The classification of users and nonusers may also have contributed to the extremely protective risk estimate since to become a member of the insulin user cohort, subjects would have had to survive, cancer free, long enough to receive insulin. Moreover, using drug exposure variables that are fixed with time may introduce further bias into the analyses. There is further scope for residual confounding in the use of additional glucose-lowering treatments by insulin users and nonusers and, given the available evidence, it would have been helpful to control more stringently for the exposures to these other agents. A stronger approach would employ time-varying exposure definitions and even a dose-response gradient, especially in the treatment of type 2 diabetes, which tends to escalate over time.

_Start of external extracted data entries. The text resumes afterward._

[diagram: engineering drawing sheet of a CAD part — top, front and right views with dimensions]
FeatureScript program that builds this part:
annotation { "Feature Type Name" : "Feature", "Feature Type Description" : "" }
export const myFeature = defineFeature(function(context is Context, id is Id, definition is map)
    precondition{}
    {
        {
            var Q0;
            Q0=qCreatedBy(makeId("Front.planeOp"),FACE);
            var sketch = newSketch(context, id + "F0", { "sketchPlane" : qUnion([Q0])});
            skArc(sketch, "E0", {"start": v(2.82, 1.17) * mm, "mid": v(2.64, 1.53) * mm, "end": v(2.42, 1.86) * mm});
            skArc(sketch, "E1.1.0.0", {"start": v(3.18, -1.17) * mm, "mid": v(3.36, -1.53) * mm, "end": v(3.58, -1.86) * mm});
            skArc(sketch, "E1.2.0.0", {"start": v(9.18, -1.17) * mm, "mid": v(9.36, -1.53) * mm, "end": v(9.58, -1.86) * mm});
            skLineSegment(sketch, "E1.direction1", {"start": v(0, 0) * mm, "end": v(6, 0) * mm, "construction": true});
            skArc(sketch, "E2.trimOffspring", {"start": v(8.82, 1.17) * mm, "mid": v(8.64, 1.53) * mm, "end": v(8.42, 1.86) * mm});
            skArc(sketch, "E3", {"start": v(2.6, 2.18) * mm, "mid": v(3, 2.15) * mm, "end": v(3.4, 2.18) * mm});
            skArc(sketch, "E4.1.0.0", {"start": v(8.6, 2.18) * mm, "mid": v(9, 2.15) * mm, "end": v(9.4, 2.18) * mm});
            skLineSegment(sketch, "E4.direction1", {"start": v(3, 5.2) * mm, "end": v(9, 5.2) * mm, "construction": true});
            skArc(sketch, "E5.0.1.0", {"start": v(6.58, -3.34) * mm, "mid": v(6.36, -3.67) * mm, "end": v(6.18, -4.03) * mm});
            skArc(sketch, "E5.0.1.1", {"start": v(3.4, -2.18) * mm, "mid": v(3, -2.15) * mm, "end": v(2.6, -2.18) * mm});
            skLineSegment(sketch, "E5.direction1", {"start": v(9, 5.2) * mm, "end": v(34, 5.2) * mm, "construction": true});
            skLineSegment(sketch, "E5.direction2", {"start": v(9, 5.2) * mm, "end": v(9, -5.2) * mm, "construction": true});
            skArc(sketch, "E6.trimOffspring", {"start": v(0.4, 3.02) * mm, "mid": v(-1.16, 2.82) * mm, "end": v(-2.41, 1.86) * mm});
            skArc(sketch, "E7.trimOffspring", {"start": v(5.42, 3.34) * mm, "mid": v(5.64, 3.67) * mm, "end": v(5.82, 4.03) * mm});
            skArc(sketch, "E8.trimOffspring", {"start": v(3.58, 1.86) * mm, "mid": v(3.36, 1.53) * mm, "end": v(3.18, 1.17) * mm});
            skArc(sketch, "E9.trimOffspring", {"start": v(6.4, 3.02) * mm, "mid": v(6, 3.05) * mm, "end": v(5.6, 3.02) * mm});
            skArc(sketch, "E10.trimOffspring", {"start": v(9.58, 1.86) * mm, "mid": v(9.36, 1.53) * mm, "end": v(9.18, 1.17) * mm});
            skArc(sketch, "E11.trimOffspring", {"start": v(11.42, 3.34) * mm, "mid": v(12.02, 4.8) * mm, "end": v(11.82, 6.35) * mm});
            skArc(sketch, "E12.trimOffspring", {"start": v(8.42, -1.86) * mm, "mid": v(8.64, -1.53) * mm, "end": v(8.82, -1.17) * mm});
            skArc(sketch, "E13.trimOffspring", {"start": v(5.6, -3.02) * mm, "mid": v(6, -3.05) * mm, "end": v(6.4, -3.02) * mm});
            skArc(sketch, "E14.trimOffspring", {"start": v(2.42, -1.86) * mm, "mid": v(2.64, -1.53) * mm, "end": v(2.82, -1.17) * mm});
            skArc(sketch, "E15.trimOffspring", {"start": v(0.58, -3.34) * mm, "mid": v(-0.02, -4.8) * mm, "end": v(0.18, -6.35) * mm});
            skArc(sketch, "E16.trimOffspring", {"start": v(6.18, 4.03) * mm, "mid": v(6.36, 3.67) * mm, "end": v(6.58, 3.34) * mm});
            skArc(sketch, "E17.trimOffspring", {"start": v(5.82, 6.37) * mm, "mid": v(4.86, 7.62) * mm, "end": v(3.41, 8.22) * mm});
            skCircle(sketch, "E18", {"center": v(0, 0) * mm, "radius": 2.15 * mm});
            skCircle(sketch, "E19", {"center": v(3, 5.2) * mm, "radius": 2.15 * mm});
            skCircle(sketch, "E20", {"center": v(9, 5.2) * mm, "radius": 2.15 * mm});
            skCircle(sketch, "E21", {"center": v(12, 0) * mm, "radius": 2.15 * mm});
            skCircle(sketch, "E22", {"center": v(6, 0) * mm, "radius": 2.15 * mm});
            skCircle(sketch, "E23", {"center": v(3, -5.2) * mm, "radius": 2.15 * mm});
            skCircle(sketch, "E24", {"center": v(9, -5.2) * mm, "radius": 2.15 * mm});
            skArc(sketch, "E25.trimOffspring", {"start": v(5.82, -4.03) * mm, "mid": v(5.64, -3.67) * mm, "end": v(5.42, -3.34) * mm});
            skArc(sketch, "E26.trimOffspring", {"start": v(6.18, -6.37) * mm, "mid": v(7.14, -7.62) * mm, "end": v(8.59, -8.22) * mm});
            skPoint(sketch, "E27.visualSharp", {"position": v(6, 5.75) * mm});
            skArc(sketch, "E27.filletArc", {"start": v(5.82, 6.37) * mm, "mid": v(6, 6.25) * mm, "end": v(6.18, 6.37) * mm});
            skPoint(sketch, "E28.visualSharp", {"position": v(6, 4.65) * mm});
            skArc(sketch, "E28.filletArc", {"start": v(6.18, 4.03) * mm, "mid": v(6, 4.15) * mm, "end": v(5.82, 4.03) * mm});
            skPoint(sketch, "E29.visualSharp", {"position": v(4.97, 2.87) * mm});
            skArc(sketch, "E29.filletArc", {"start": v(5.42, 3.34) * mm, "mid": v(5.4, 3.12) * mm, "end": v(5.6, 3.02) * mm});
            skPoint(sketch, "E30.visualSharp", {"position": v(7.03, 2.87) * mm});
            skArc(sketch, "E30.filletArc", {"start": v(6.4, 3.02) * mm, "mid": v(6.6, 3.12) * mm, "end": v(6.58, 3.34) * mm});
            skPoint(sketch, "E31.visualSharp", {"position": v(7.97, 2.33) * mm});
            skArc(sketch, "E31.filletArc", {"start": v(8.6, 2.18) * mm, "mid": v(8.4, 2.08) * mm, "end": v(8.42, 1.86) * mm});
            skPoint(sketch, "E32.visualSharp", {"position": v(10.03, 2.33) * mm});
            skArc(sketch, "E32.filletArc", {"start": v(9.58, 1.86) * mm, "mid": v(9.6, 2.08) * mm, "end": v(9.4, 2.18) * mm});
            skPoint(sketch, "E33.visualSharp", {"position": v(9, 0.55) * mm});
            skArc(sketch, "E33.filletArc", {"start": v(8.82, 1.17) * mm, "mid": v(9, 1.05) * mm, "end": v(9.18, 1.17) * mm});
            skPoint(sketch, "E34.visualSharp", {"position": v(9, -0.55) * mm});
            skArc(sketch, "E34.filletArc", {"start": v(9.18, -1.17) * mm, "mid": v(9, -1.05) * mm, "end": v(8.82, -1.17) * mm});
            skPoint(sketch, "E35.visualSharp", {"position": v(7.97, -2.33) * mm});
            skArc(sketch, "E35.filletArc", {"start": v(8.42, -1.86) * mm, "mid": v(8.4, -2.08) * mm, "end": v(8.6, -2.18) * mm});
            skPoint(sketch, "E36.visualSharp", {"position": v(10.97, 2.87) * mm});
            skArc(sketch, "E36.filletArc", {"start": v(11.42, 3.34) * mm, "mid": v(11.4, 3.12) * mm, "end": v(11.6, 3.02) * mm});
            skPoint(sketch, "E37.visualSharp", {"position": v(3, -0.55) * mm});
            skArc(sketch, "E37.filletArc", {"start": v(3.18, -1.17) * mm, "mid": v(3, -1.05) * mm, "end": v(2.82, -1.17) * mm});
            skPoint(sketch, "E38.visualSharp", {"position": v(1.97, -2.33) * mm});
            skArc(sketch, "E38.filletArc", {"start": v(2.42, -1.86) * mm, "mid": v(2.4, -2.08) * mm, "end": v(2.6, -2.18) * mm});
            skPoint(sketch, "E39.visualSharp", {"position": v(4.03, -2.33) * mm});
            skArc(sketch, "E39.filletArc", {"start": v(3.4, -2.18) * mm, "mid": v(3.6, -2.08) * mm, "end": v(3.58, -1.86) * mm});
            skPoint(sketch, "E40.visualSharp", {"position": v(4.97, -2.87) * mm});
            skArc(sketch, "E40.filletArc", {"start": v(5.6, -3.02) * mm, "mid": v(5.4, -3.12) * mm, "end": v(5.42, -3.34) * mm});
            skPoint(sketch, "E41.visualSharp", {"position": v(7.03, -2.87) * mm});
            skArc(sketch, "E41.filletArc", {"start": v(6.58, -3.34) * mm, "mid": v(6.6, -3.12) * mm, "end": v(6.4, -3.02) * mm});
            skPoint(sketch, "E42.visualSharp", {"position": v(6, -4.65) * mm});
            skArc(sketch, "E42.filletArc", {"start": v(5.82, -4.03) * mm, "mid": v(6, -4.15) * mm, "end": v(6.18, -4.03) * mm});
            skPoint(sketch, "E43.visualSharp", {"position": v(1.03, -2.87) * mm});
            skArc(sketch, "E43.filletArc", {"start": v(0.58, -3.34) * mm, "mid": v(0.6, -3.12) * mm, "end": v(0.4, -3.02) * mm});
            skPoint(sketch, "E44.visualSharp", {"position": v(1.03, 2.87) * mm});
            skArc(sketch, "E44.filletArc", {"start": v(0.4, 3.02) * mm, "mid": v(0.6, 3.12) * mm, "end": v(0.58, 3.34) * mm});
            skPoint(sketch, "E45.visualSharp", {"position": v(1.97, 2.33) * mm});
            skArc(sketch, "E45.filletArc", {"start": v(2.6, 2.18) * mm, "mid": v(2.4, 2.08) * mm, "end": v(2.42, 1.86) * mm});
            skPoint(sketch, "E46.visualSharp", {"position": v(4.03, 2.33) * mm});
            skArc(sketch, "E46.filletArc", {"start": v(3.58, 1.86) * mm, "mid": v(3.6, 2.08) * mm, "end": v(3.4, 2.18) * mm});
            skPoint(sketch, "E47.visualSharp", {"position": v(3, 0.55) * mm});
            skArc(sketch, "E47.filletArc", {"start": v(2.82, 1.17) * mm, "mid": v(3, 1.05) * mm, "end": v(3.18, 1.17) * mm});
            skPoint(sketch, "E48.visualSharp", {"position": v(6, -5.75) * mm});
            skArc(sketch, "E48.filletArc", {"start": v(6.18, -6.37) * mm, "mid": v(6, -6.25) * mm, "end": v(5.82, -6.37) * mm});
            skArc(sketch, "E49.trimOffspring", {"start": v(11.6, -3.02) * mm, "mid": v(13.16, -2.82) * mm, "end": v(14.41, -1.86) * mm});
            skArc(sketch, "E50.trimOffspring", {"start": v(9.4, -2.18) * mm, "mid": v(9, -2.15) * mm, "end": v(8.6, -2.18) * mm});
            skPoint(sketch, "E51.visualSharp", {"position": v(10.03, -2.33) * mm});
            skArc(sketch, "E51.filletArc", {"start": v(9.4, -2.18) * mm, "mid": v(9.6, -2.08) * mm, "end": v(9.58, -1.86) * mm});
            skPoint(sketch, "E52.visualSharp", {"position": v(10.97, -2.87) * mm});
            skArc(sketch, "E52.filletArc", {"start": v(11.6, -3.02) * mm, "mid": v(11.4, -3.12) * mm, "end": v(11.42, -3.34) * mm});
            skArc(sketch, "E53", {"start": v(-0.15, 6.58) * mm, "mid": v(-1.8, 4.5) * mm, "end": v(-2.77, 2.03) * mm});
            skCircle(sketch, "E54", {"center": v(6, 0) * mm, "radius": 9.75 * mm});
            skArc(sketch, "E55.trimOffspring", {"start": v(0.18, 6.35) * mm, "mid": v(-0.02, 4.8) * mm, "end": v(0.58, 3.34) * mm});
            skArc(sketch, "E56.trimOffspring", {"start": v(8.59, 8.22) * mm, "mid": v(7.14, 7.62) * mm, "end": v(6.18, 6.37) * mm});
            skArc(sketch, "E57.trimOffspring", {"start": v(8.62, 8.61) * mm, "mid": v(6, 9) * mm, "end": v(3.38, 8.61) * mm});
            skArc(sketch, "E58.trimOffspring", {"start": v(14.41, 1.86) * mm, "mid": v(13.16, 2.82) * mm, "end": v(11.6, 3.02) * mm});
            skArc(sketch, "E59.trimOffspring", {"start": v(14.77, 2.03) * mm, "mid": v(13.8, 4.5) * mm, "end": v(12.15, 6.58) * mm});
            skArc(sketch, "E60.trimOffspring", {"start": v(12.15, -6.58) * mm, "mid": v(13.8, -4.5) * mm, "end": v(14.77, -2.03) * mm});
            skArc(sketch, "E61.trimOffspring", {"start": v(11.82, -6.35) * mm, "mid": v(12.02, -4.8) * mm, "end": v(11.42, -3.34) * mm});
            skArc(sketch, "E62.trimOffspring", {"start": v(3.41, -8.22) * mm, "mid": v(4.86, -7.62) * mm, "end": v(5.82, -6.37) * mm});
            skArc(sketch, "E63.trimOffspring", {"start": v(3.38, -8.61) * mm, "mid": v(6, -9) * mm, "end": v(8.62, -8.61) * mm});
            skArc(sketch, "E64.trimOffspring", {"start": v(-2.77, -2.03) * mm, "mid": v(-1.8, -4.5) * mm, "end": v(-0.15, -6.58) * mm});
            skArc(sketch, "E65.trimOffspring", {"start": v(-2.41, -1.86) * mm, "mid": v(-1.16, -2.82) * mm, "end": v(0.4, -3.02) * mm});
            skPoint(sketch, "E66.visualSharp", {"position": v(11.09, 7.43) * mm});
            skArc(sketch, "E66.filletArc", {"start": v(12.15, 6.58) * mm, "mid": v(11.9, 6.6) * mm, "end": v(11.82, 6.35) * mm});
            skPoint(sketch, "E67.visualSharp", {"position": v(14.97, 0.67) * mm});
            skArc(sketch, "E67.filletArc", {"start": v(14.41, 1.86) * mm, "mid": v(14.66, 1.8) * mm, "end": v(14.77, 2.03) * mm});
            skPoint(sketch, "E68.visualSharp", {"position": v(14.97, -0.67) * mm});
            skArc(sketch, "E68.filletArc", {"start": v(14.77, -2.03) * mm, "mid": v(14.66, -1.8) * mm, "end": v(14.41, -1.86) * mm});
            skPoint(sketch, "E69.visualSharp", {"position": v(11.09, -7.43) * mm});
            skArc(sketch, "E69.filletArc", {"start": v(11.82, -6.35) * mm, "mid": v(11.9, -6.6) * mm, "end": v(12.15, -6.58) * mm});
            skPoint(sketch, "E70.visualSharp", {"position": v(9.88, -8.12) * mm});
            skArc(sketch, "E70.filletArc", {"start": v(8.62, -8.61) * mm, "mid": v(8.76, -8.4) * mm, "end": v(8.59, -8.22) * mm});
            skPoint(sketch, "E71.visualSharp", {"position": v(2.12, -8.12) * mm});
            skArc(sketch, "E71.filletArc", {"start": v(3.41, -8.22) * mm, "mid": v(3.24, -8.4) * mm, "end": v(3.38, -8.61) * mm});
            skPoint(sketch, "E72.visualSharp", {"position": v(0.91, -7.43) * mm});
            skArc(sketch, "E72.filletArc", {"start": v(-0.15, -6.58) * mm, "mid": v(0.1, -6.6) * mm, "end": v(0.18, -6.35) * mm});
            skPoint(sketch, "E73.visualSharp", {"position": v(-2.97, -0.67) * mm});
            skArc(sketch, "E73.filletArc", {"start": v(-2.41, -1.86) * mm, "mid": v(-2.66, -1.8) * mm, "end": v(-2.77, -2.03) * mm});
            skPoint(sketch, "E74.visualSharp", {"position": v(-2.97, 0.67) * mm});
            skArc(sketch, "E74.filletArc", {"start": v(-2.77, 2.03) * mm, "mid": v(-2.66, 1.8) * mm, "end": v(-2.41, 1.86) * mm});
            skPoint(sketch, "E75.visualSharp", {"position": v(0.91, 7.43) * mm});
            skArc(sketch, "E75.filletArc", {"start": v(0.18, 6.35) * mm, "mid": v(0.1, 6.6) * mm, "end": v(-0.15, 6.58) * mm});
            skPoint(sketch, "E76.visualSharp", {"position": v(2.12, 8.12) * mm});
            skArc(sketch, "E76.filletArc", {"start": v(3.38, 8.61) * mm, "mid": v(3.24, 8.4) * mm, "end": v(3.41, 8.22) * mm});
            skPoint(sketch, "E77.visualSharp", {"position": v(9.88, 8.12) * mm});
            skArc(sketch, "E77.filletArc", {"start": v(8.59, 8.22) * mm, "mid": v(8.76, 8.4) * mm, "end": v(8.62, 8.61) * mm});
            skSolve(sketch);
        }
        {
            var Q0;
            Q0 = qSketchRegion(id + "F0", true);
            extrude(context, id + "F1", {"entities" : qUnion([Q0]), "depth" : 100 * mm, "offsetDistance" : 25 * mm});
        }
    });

Apart from these methodological considerations, a more fundamental concern is that the authors postulate that the observed protective effect of insulin is secondary to its glucose-lowering action, but they do not document the extent to which insulin actually lowered blood glucose. This leaves the authors on the horns of a dilemma. If the postulated protective effect of insulin as compared with noninsulin therapies is due to glucose lowering, it follows that patients on insulin would need to achieve lower glucose levels than the comparator. From the evidence presented, this was not the case. The alternative explanation, i.e., that insulin directly suppressed tumor growth, seems even more implausible.

In summary, Yang et al. have contributed to the rapidly growing literature on the relationship between diabetes, glucose-lowering therapy, and cancer, but these new data, while useful in hypothesis generation, potentially give rise to more problems than solutions. The results, unexpected as they are in light of previous reports (17,19), are however a useful reminder of the need to keep an open mind in this complex and evolving area. The worst outcome, in our view, would be for the reader to conclude that observational studies are so intrinsically unreliable as to be of no value at all. The best outcome would be for us all to reach broader consensus as to how further studies should be undertaken in this area, both in terms of improved methodology and sharper focus on prespecified outcomes for which we have a clear mechanistic hypothesis. For all their limitations, observational studies provide the best available evidence of potential harms in situations such as this (20,21). It is of paramount importance, therefore, that such observational studies be appropriately designed, rigorously conducted, and cautiously interpreted. We may be at the start of a long road when we try to disentangle diabetes, diabetes therapy, and cancer, but the road must be taken, wherever it might lead.

See accompanying original article, p. 1254.

No potential conflicts of interest relevant to this article were reported.